By the way, my experience is that Suzuki gear boxes have an agricultural feel whereas Yamaha are much slicker. I've no idea how you could race a GSXR - you'd never be able to get the gear change at the exact time you wanted it. My KTM690 had a false neutral between 5th and 6th and I found it as I was riding to the dealer not quite decided on whether to sell it; that decided me.

[Nick]

[Tony Moore]

Love that engine sound!

[Nick]

This project is still progressing. The prototype board actually got to move some things last week when it was connected to the pneumatic cylinder that's connected to the gear lever on the engine, and the throttle pull cylinder in the throttle cable (to do engine blips when changing down). Also controlling the compressor to maintain the operating air pressure. That went well and it did a few laps of Blyton Park messing with the timing of the various bits. Yesterday the next big unknown part seems to be working. Connecting the output from the existing ecu that thinks its driving the ignition coils into the board, and then using those inputs to drive some IGBT's on the board to actually drive the ignition coils. Doing this means I can cut the engine for 60ms (or some other time to be determined) when doing up shifts. The potential for chaos was high with the 400v or so of back emf from the coils and the >5A peaks current. But much to my amazement it all seems to work, engine still runs with the board in the way, and the board now can cut the ignition as required and also now knows what the engine RPM is so can start changing timings based on that. Test runs of that setup next week. The next thing is to get a wheel speed sensor connected, and then its all down to messing with the software to get things like finding neutral working better.

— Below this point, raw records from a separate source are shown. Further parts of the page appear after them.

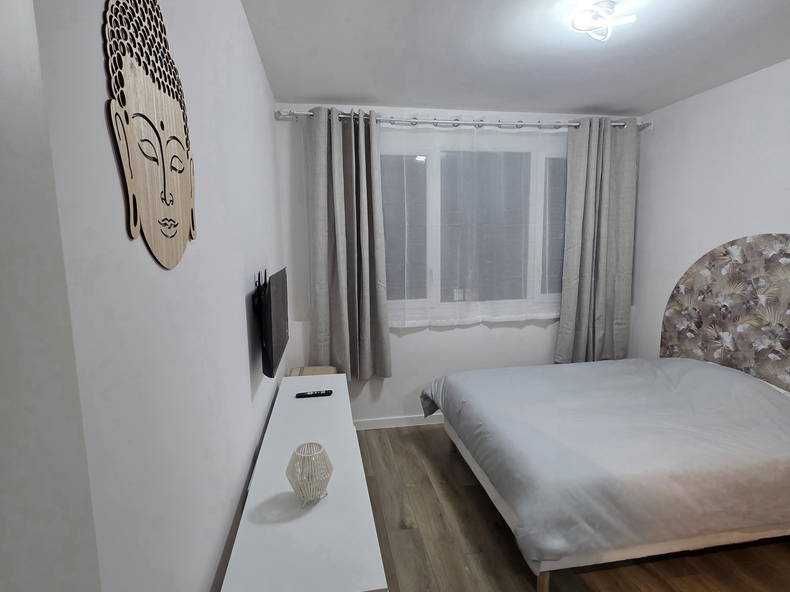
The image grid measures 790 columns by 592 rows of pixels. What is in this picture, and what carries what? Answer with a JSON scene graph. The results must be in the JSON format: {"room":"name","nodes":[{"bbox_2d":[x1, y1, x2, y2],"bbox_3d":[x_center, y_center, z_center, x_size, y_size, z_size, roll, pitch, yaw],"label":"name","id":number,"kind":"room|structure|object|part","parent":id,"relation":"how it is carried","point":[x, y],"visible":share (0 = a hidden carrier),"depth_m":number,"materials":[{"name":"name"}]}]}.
{"room":"bedroom","nodes":[
{"label":"bedroom","id":0,"kind":"room"},
{"bbox_2d":[20,0,287,591],"bbox_3d":[-0.606,0.077,1.408,0.136,2.480,3.753,-2,8,-9],"label":"left wall","id":1,"kind":"structure","parent":0,"point":[241,20],"depth_m":0.79,"materials":[{"name":"white paint"}]},
{"bbox_2d":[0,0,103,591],"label":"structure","id":2,"kind":"structure","parent":1,"relation":"attached to","point":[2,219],"depth_m":0.31,"materials":[{"name":"white paint"}]},
{"bbox_2d":[102,0,198,269],"bbox_3d":[-0.441,-0.332,0.779,0.014,0.554,0.421,-2,8,-9],"label":"wall art","id":3,"kind":"object","parent":1,"relation":"attached to","point":[174,234],"visible":0.99,"depth_m":0.73,"materials":[{"name":"beige wood"}]},
{"bbox_2d":[253,267,288,376],"bbox_3d":[-0.579,0.091,1.934,0.108,0.435,0.703,-2,8,-9],"label":"television","id":4,"kind":"object","parent":1,"relation":"attached to","point":[278,335],"visible":0.99,"depth_m":1.72,"materials":[{"name":"black plastic"}]},
{"bbox_2d":[271,105,645,424],"bbox_3d":[0.588,-0.211,3.441,3.102,2.492,0.275,-2,8,-9],"label":"back wall","id":5,"kind":"structure","parent":0,"point":[466,335],"depth_m":3.30,"materials":[{"name":"white paint"}]},
{"bbox_2d":[353,414,446,430],"bbox_3d":[0.645,0.997,3.444,3.028,0.082,0.014,-2,8,-9],"label":"baseboard","id":6,"kind":"structure","parent":5,"relation":"attached to","point":[404,425],"depth_m":3.34,"materials":[{"name":"white paint"}]},
{"bbox_2d":[275,109,651,131],"bbox_3d":[0.603,-1.313,3.119,2.871,0.080,0.139,-2,8,-9],"label":"curtain rod","id":7,"kind":"object","parent":5,"relation":"attached to","point":[520,125],"visible":0.72,"depth_m":3.08,"materials":[{"name":"silver metal"}]},
{"bbox_2d":[305,107,390,379],"bbox_3d":[-0.341,-0.338,3.007,0.606,1.966,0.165,-2,8,-9],"label":"left curtain","id":8,"kind":"object","parent":7,"relation":"hanging from","point":[341,307],"visible":0.98,"depth_m":3.00,"materials":[{"name":"grey fabric"}]},
{"bbox_2d":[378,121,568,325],"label":"sheer curtain","id":9,"kind":"object","parent":7,"relation":"hanging from","point":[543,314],"visible":0.77,"depth_m":3.24,"materials":[{"name":"white fabric"}]},
{"bbox_2d":[556,117,638,364],"bbox_3d":[1.664,-0.386,3.370,0.653,2.029,0.145,-2,8,-9],"label":"right curtain","id":10,"kind":"object","parent":7,"relation":"hanging from","point":[592,148],"visible":0.96,"depth_m":3.36,"materials":[{"name":"grey fabric"}]},
{"bbox_2d":[380,131,565,326],"bbox_3d":[0.649,-0.515,3.379,2.270,1.390,0.149,-2,8,-9],"label":"window","id":11,"kind":"structure","parent":5,"relation":"in","point":[558,223],"depth_m":3.35,"materials":[{"name":"glass"}]},
{"bbox_2d":[241,0,789,116],"bbox_3d":[0.893,-1.238,1.331,3.325,0.101,4.175,-2,8,-9],"label":"ceiling","id":12,"kind":"structure","parent":0,"point":[349,90],"depth_m":2.21,"materials":[{"name":"white paint"}]},
{"bbox_2d":[570,0,636,40],"bbox_3d":[0.894,-1.190,1.791,0.240,0.119,0.224,-2,8,-9],"label":"ceiling light","id":13,"kind":"object","parent":12,"relation":"attached to","point":[599,24],"visible":1,"depth_m":1.77,"materials":[{"name":"white"}]},
{"bbox_2d":[352,422,789,591],"bbox_3d":[0.873,1.331,1.642,3.262,0.098,4.399,-2,8,-9],"label":"floor","id":14,"kind":"structure","parent":0,"point":[471,503],"depth_m":2.00,"materials":[{"name":"brown wood"}]},
{"bbox_2d":[219,373,387,591],"bbox_3d":[-0.345,0.944,1.770,0.423,0.706,1.603,-2,8,-9],"label":"white dresser","id":15,"kind":"object","parent":14,"relation":"on","point":[319,504],"visible":0.98,"depth_m":1.22,"materials":[{"name":"white"}]},
{"bbox_2d":[286,442,333,505],"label":"candle holder","id":16,"kind":"object","parent":15,"relation":"on","point":[324,456],"visible":1,"depth_m":1.25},
{"bbox_2d":[295,389,332,397],"bbox_3d":[-0.419,0.508,2.139,0.182,0.019,0.043,-2,8,-9],"label":"remote control","id":17,"kind":"object","parent":15,"relation":"on","point":[319,393],"visible":0.99,"depth_m":2.13,"materials":[{"name":"black plastic"}]},
{"bbox_2d":[288,365,337,376],"bbox_3d":[-0.568,0.830,2.942,0.335,0.611,0.335,-2,8,-9],"label":"stool","id":18,"kind":"object","parent":14,"relation":"on","point":[306,368],"visible":0.16,"depth_m":2.92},
{"bbox_2d":[423,356,789,589],"bbox_3d":[1.311,0.776,2.455,1.961,0.727,1.584,-2,8,-9],"label":"bed","id":19,"kind":"object","parent":14,"relation":"on","point":[700,373],"visible":0.99,"depth_m":1.89,"materials":[{"name":"fabric"}]},
{"bbox_3d":[0.650,1.246,1.842,0.058,0.167,0.059,-2,8,-9],"label":"bed leg","id":20,"kind":"part","parent":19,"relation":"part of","materials":[{"name":"brown wood"}]},
{"bbox_2d":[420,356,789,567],"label":"duvet","id":21,"kind":"object","parent":19,"relation":"on","point":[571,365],"visible":0.76,"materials":[{"name":"grey fabric"}]},
{"bbox_2d":[629,56,789,372],"bbox_3d":[2.433,-0.033,1.940,0.144,2.494,3.632,-2,8,-9],"label":"right wall","id":22,"kind":"structure","parent":0,"point":[715,237],"depth_m":2.87,"materials":[{"name":"white paint"}]},
{"bbox_2d":[659,233,789,392],"bbox_3d":[2.237,0.171,2.533,0.024,1.108,1.481,-2,8,-9],"label":"headboard","id":23,"kind":"object","parent":22,"relation":"attached to","point":[735,264],"visible":0.86,"depth_m":2.66,"materials":[{"name":"fabric"}]}
]}

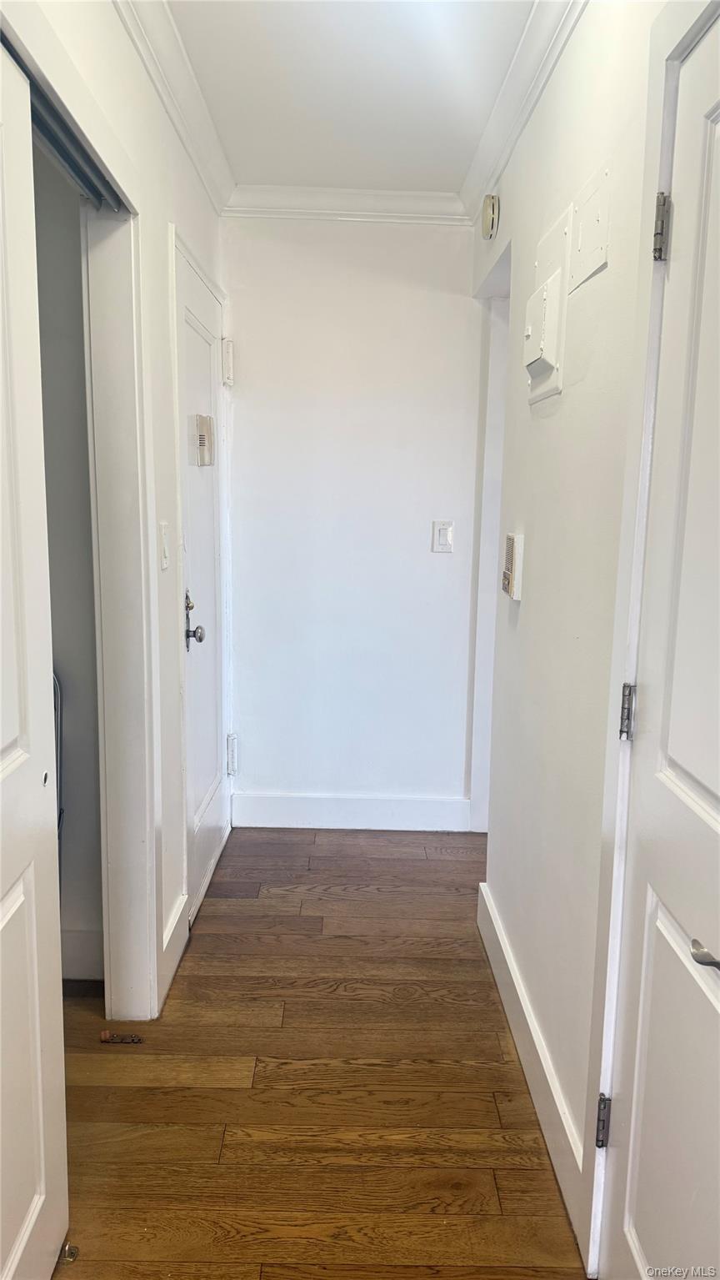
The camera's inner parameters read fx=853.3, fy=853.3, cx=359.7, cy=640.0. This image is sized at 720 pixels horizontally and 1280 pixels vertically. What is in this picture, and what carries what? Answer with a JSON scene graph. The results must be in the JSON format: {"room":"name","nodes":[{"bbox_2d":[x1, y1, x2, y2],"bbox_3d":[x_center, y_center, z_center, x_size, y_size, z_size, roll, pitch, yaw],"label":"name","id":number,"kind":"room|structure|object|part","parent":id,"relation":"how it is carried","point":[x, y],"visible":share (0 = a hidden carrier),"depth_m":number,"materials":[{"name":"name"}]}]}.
{"room":"hallway","nodes":[
{"label":"hallway","id":0,"kind":"room"},
{"bbox_2d":[31,151,105,982],"bbox_3d":[-1.088,-0.275,2.322,0.883,2.492,0.133,1,9,0],"label":"closet wall","id":1,"kind":"structure","parent":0,"point":[72,695],"depth_m":2.29,"materials":[{"name":"grey paint"}]},
{"bbox_2d":[61,925,104,978],"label":"baseboard","id":2,"kind":"structure","parent":1,"relation":"attached to","point":[83,936],"depth_m":2.43,"materials":[{"name":"white paint"}]},
{"bbox_2d":[0,0,231,1028],"bbox_3d":[-0.603,-0.099,1.270,0.125,2.528,4.450,1,9,0],"label":"left wall","id":3,"kind":"structure","parent":0,"point":[161,211],"depth_m":2.25,"materials":[{"name":"white paint"}]},
{"bbox_2d":[0,38,70,1279],"bbox_3d":[-0.553,0.163,1.119,0.073,2.019,0.845,1,9,0],"label":"sliding closet door","id":4,"kind":"structure","parent":3,"relation":"in","point":[28,903],"depth_m":1.39,"materials":[{"name":"white paint"}]},
{"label":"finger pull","id":5,"kind":"part","parent":4,"relation":"part of","materials":[{"name":"metal"}]},
{"bbox_2d":[3,41,128,213],"bbox_3d":[-0.579,-0.887,1.360,0.087,0.045,1.239,1,9,0],"label":"sliding door track","id":6,"kind":"object","parent":3,"relation":"attached to","point":[78,174],"visible":0.51,"depth_m":1.62,"materials":[{"name":"metal"}]},
{"bbox_2d":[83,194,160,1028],"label":"closet door frame","id":7,"kind":"structure","parent":3,"relation":"attached to","point":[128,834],"depth_m":2.10,"materials":[{"name":"white paint"}]},
{"bbox_2d":[159,521,170,570],"bbox_3d":[-0.528,-0.256,2.321,0.016,0.125,0.073,1,9,0],"label":"light switch","id":8,"kind":"object","parent":3,"relation":"attached to","point":[163,561],"visible":0.97,"depth_m":2.31,"materials":[{"name":"white plastic"}]},
{"bbox_2d":[156,892,188,1012],"bbox_3d":[-0.544,0.886,2.500,0.016,0.149,0.393,1,9,0],"label":"baseboard","id":9,"kind":"structure","parent":3,"relation":"attached to","point":[182,901],"depth_m":2.45,"materials":[{"name":"white paint"}]},
{"bbox_2d":[111,0,235,214],"bbox_3d":[-0.497,-1.286,1.128,0.078,0.092,4.122,1,9,0],"label":"crown molding","id":10,"kind":"structure","parent":3,"relation":"attached to","point":[173,45],"depth_m":2.29,"materials":[{"name":"white paint"}]},
{"bbox_2d":[175,239,230,933],"bbox_3d":[-0.517,-0.147,2.983,0.088,2.039,0.810,1,9,0],"label":"entry door","id":11,"kind":"structure","parent":3,"relation":"in","point":[188,320],"depth_m":2.94,"materials":[{"name":"white paint"}]},
{"bbox_3d":[-0.524,-0.054,2.710,0.074,0.186,0.103,1,9,0],"label":"doorknob","id":12,"kind":"part","parent":11,"relation":"part of","materials":[{"name":"silver metal"}]},
{"bbox_2d":[192,413,215,464],"bbox_3d":[-0.512,-0.661,2.830,0.049,0.162,0.128,1,9,0],"label":"door chime","id":13,"kind":"object","parent":11,"relation":"attached to","point":[208,419],"visible":0.96,"depth_m":2.79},
{"bbox_2d":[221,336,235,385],"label":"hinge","id":14,"kind":"object","parent":3,"relation":"attached to","point":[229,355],"visible":0.92,"depth_m":3.26,"materials":[{"name":"white"}]},
{"bbox_2d":[51,826,592,1279],"bbox_3d":[0.204,1.175,1.585,3.624,0.087,5.623,1,9,0],"label":"floor","id":15,"kind":"structure","parent":0,"point":[229,1091],"depth_m":1.99,"materials":[{"name":"brown wood"}]},
{"bbox_2d":[52,669,64,883],"bbox_3d":[-0.940,0.531,2.256,0.295,0.886,0.349,1,9,0],"label":"folding chair","id":16,"kind":"object","parent":15,"relation":"on","point":[60,809],"visible":0.18,"depth_m":2.34,"materials":[{"name":"metal"}]},
{"bbox_2d":[58,1242,79,1263],"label":"door pivot bracket","id":17,"kind":"object","parent":15,"relation":"on","point":[72,1248],"visible":0.75,"depth_m":1.55,"materials":[{"name":"metal"}]},
{"bbox_2d":[100,1029,142,1043],"bbox_3d":[-0.606,1.007,2.165,0.109,0.024,0.028,1,9,0],"label":"door guide","id":18,"kind":"object","parent":15,"relation":"on","point":[106,1036],"visible":0.98,"depth_m":2.16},
{"bbox_2d":[165,0,535,194],"bbox_3d":[0.193,-1.366,1.065,2.645,0.108,5.071,1,9,0],"label":"ceiling","id":19,"kind":"structure","parent":0,"point":[451,109],"depth_m":2.34,"materials":[{"name":"white paint"}]},
{"bbox_2d":[219,215,486,827],"bbox_3d":[-0.019,-0.450,3.472,1.162,2.472,0.126,1,9,0],"label":"back wall","id":20,"kind":"structure","parent":0,"point":[426,554],"depth_m":3.41,"materials":[{"name":"white paint"}]},
{"bbox_2d":[222,185,469,223],"bbox_3d":[-0.031,-1.619,3.169,0.930,0.090,0.074,1,9,0],"label":"crown molding","id":21,"kind":"structure","parent":20,"relation":"attached to","point":[417,198],"depth_m":3.17,"materials":[{"name":"white paint"}]},
{"bbox_2d":[229,793,470,830],"bbox_3d":[-0.028,0.722,3.577,0.945,0.141,0.015,1,9,0],"label":"baseboard","id":22,"kind":"structure","parent":20,"relation":"attached to","point":[435,813],"depth_m":3.57,"materials":[{"name":"white paint"}]},
{"bbox_2d":[432,520,454,552],"bbox_3d":[0.330,-0.410,3.373,0.073,0.124,0.013,1,9,0],"label":"light switch","id":23,"kind":"object","parent":20,"relation":"attached to","point":[444,538],"visible":0.99,"depth_m":3.37,"materials":[{"name":"white plastic"}]},
{"bbox_2d":[468,0,715,1265],"bbox_3d":[0.503,-0.078,1.298,0.124,2.529,4.422,1,9,0],"label":"right wall","id":24,"kind":"structure","parent":0,"point":[540,424],"depth_m":1.85,"materials":[{"name":"white paint"}]},
{"bbox_2d":[466,248,511,830],"bbox_3d":[0.547,-0.181,3.094,0.171,2.078,0.939,1,9,0],"label":"doorway frame","id":25,"kind":"structure","parent":24,"relation":"attached to","point":[490,633],"depth_m":3.33,"materials":[{"name":"white paint"}]},
{"bbox_2d":[481,193,501,238],"bbox_3d":[0.422,-1.375,2.773,0.044,0.129,0.123,1,9,0],"label":"smoke detector","id":26,"kind":"object","parent":24,"relation":"attached to","point":[488,209],"visible":0.98,"depth_m":2.73,"materials":[{"name":"beige plastic"}]},
{"bbox_2d":[501,531,524,600],"bbox_3d":[0.421,-0.205,2.360,0.037,0.182,0.128,1,9,0],"label":"intercom","id":27,"kind":"object","parent":24,"relation":"attached to","point":[513,561],"visible":0.98,"depth_m":2.31,"materials":[{"name":"beige plastic"}]},
{"bbox_2d":[456,0,590,225],"bbox_3d":[0.440,-1.254,1.129,0.079,0.093,4.248,1,9,0],"label":"crown molding","id":28,"kind":"structure","parent":24,"relation":"attached to","point":[485,144],"depth_m":2.25,"materials":[{"name":"white paint"}]},
{"bbox_2d":[476,877,587,1250],"bbox_3d":[0.409,0.961,2.228,0.017,0.128,1.382,1,9,0],"label":"baseboard","id":29,"kind":"structure","parent":24,"relation":"attached to","point":[499,936],"depth_m":1.97,"materials":[{"name":"white paint"}]},
{"bbox_2d":[523,202,574,404],"bbox_3d":[0.429,-0.774,2.021,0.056,0.387,0.322,1,9,0],"label":"electrical panel","id":30,"kind":"object","parent":24,"relation":"attached to","point":[556,311],"visible":0.98,"depth_m":1.96,"materials":[{"name":"white metal"}]},
{"bbox_2d":[569,163,611,292],"bbox_3d":[0.460,-0.825,1.720,0.015,0.170,0.227,1,9,0],"label":"access panel","id":31,"kind":"object","parent":24,"relation":"attached to","point":[582,242],"visible":0.99,"depth_m":1.70,"materials":[{"name":"white metal"}]},
{"bbox_2d":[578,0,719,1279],"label":"door frame","id":32,"kind":"structure","parent":24,"relation":"attached to","point":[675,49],"depth_m":1.37,"materials":[{"name":"white paint"}]},
{"bbox_2d":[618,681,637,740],"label":"hinge","id":33,"kind":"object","parent":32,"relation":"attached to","point":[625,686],"visible":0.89,"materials":[{"name":"grey metal"}]},
{"bbox_2d":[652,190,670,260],"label":"hinge","id":34,"kind":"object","parent":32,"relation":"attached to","point":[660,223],"visible":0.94,"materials":[{"name":"grey metal"}]},
{"bbox_2d":[598,9,719,1279],"bbox_3d":[0.449,0.213,1.026,0.093,2.010,0.773,1,9,0],"label":"right door","id":35,"kind":"structure","parent":24,"relation":"in","point":[716,790],"depth_m":1.24,"materials":[{"name":"white paint"}]},
{"bbox_2d":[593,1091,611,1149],"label":"hinge","id":36,"kind":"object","parent":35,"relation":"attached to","point":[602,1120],"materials":[{"name":"grey metal"}]},
{"bbox_3d":[0.453,0.897,1.595,0.022,0.093,0.022,1,9,0],"label":"hinge","id":37,"kind":"part","parent":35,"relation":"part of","materials":[{"name":"metal"}]},
{"bbox_3d":[0.488,-0.661,1.385,0.023,0.092,0.024,1,9,0],"label":"hinge","id":38,"kind":"part","parent":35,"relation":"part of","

The actual board now is somewhat hacked about from this original picture, with opto isolators on the inputs added and the protection zeners removed from the analog inputs as it killed any hope of accuracy. Some missing decoupling caps will be added and a next version board will be the next step. Should be a bit smaller as well. Plan to get to standard 100*160 euro size.

[shane]

So I’m guessing that double de-clutch heel-and-toe gear changes are a thing of the past?